Tasks for this exercise.
• A. In the article on Ernst Hinterberger, reproduce the part that opens with the words containing "Since approximately 1954, Hinterberger" and closes with "Vienna Central Cemetery.".
• B. Translate this sentence from the article on Ernst Hinterberger into French: "Hinterberger was a practising Buddhist and had written poems in Chinese style, but they have never appeared in German."
• C. Answer these questions using the article on Ernst Hinterberger:
(i) In what year did he marry and attend the City of Vienna's Library School?
(ii) Through which author did he discover literature?
(iii) In which country is the original figure from Das Salz der Erde on holiday?

Extracted text.
----
- Born: 17 October 1931 Vienna
- Died: 14 May 2012 (aged 80) Vienna
- Occupations: Writer of novels and plays
- Spouse(s): Margarete ("Gerti") (1958–2001) Karla (2004–2012)
- Writing career
- Period: Contemporary
- Notable works: Ein echter Wiener geht nicht unter Kaisermühlen-Blues
- Literary movement: Vienna dialect

= Ernst Hinterberger =

Austrian writer

Ernst Hinterberger (17 October 1931 – 14 May 2012) was an Austrian writer of novels, particularly detective novels, plays and successful sitcoms. His first TV scripts were unusual for their use of genuine Vienna dialect.

==Life==
Ernst Hinterberger was born and died in Vienna. He was the son of an unemployed typesetter, who died when Ernst was seven. He completed training as an electrician, then from 1950 to 1952 he trained at the Vienna Police School to be a police officer, but had to leave a few weeks after beginning work because he suddenly needed glasses, which was not acceptable at the time. Following his time with the police, he first worked as a labourer. In 1958 he married and attended the City of Vienna's Library School, following which he worked for ten years as a librarian in adult education centres. After these libraries were closed in 1968, he worked in shipping in a factory until his retirement in 1991. He was unwilling to rely on writing to provide his entire income. He has lung damage from the factory work.

Hinterberger discovered literature in the 1950s through the Bavarian author Oskar Maria Graf; he began writing when he was 24 or 25 years old.

Since approximately 1954, Hinterberger had lived in a 44 square metre city-owned flat on the Margaretengürtel in Vienna. His first wife, Margarete ("Gerti") died in 2001 after 45 years of marriage, nine months before the 2002 publication of his book Ein Abschied. Lebenserinnerungen ("A Farewell: Life Memories"). In that book he said he was resigned and wanted nothing more to do with the world. Hinterberger had since remarried, to Karla.

Hinterberger was a practising Buddhist and had written poems in Chinese style, but they have never appeared in German. He was cremated at Feuerhalle Simmering. His ashes are buried in Vienna Central Cemetery.

==Works==
===Ein echter Wiener geht nicht unter===
Hinterberger's Edmund "Mundl" Sackbauer, (anti-)hero of the television series Ein echter Wiener geht nicht unter, came to typify the Viennese renter in the German-speaking world.

Sackbauer is a complainer who is actually a good man at the bottom of his heart, but is always giving in. In contrast, the original figure in Hinterberger's mid-1960s book Das Salz der Erde on which he based the series is a pitiful man in the throes of midlife crisis, who notices while on holiday in Italy that his control over his family is dissolving. At the end of the book he leaves his wife, fails in his attempt to revive his self-confidence in a bordello, and is last seen uncertain whether in his outburst of emotion he has killed the prostitute or whether she is only injured.
----
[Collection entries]
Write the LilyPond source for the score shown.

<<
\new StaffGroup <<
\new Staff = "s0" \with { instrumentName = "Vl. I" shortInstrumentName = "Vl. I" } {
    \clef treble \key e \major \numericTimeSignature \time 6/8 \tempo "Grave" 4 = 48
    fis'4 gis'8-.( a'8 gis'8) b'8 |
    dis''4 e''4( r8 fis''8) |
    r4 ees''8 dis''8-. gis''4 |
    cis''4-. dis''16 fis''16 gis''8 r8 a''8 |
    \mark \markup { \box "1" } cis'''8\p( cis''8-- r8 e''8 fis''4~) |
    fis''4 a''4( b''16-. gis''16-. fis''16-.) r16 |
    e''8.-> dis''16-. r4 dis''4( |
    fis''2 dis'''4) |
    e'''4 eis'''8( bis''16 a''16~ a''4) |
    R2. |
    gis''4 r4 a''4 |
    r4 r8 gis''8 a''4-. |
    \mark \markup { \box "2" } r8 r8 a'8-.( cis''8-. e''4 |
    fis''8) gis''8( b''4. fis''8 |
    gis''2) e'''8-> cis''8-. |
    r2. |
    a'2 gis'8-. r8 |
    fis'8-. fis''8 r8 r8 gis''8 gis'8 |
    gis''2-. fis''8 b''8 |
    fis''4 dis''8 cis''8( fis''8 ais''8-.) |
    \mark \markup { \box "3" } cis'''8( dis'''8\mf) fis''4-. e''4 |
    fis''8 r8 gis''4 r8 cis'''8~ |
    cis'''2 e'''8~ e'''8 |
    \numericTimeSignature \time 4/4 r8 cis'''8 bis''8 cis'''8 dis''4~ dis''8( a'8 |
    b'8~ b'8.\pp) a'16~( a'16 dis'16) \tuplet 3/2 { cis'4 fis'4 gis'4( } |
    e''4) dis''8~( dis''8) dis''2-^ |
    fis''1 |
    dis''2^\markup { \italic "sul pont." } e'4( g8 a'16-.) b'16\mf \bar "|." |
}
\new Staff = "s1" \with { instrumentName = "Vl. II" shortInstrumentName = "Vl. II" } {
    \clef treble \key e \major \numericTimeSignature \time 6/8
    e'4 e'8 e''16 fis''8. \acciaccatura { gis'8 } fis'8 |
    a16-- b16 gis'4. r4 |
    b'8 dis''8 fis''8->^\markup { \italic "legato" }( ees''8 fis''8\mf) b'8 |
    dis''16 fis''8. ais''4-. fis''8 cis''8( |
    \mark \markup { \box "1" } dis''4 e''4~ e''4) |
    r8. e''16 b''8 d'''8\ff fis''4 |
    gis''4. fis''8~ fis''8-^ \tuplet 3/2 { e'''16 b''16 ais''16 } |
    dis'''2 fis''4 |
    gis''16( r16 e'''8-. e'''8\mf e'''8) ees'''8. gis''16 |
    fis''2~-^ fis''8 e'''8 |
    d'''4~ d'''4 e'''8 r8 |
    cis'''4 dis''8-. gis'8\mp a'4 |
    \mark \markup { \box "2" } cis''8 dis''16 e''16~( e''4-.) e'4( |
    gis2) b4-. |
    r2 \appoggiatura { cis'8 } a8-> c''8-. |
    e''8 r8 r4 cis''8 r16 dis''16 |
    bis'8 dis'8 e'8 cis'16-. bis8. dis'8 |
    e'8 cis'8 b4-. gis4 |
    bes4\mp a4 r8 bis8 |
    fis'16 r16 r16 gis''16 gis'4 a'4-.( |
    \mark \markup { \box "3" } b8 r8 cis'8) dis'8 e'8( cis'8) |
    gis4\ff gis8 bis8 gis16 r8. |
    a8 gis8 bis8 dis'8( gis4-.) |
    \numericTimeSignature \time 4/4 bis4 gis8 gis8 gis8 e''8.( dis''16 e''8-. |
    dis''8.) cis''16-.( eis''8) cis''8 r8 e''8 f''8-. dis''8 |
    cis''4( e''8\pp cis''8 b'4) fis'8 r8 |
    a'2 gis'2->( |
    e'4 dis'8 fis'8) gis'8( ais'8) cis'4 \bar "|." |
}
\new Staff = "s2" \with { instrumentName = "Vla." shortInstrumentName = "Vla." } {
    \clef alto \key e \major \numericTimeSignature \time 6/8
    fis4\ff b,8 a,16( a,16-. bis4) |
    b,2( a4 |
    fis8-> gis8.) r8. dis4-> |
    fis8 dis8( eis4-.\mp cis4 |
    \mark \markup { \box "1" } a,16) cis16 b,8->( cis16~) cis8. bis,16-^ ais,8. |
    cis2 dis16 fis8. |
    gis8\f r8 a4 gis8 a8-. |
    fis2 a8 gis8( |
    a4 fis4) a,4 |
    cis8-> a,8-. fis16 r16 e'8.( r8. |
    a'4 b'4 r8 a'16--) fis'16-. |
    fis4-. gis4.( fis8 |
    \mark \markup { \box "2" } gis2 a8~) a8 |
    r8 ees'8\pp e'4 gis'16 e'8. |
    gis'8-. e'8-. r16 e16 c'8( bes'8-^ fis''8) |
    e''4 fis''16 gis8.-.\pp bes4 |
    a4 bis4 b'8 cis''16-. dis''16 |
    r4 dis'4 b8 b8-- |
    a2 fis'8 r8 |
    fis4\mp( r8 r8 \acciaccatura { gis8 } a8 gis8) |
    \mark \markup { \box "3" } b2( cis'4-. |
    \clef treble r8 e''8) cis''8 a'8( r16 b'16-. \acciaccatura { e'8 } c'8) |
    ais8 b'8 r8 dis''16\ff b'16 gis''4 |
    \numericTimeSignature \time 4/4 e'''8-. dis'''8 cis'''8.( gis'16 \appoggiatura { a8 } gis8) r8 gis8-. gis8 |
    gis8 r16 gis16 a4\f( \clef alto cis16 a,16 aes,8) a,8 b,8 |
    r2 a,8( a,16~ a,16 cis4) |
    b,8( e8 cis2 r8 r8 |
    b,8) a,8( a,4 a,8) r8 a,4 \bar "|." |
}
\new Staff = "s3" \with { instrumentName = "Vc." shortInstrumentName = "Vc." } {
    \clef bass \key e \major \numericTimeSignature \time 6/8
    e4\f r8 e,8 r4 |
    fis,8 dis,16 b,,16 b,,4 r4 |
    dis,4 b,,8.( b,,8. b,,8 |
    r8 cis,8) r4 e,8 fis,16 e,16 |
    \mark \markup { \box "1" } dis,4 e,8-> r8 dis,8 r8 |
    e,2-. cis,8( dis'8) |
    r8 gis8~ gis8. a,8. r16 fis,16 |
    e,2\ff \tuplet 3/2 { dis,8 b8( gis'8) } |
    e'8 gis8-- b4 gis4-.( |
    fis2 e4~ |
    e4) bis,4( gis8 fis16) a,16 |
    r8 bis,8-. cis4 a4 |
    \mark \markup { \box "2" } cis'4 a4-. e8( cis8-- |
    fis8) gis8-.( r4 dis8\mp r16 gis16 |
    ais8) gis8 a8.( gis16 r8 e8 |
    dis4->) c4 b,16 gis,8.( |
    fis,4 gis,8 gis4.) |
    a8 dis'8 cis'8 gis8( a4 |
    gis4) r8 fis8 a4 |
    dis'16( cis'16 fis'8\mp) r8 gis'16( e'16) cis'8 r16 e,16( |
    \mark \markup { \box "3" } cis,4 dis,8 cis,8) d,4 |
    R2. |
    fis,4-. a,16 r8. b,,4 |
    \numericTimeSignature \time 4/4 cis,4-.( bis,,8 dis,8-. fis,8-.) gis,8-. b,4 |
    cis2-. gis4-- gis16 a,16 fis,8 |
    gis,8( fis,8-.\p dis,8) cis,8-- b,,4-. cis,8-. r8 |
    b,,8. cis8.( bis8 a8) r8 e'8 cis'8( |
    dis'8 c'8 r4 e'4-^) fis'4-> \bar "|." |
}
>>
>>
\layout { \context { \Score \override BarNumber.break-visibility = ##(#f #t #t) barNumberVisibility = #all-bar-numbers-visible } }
----
Solutions per task.
• A.
Since approximately 1954, Hinterberger had lived in a 44 square metre city-owned flat on the Margaretengürtel in Vienna. His first wife, Margarete ("Gerti") died in 2001 after 45 years of marriage, nine months before the 2002 publication of his book Ein Abschied. Lebenserinnerungen ("A Farewell: Life Memories"). In that book he said he was resigned and wanted nothing more to do with the world. Hinterberger had since remarried, to Karla.

Hinterberger was a practising Buddhist and had written poems in Chinese style, but they have never appeared in German. He was cremated at Feuerhalle Simmering. His ashes are buried in Vienna Central Cemetery.

• B. Hinterberger était un bouddhiste pratiquant et avait écrit des poèmes de style chinois, mais ils n'ont jamais paru en allemand.

• C.
(i) 1958
(ii) Oskar Maria Graf
(iii) Italy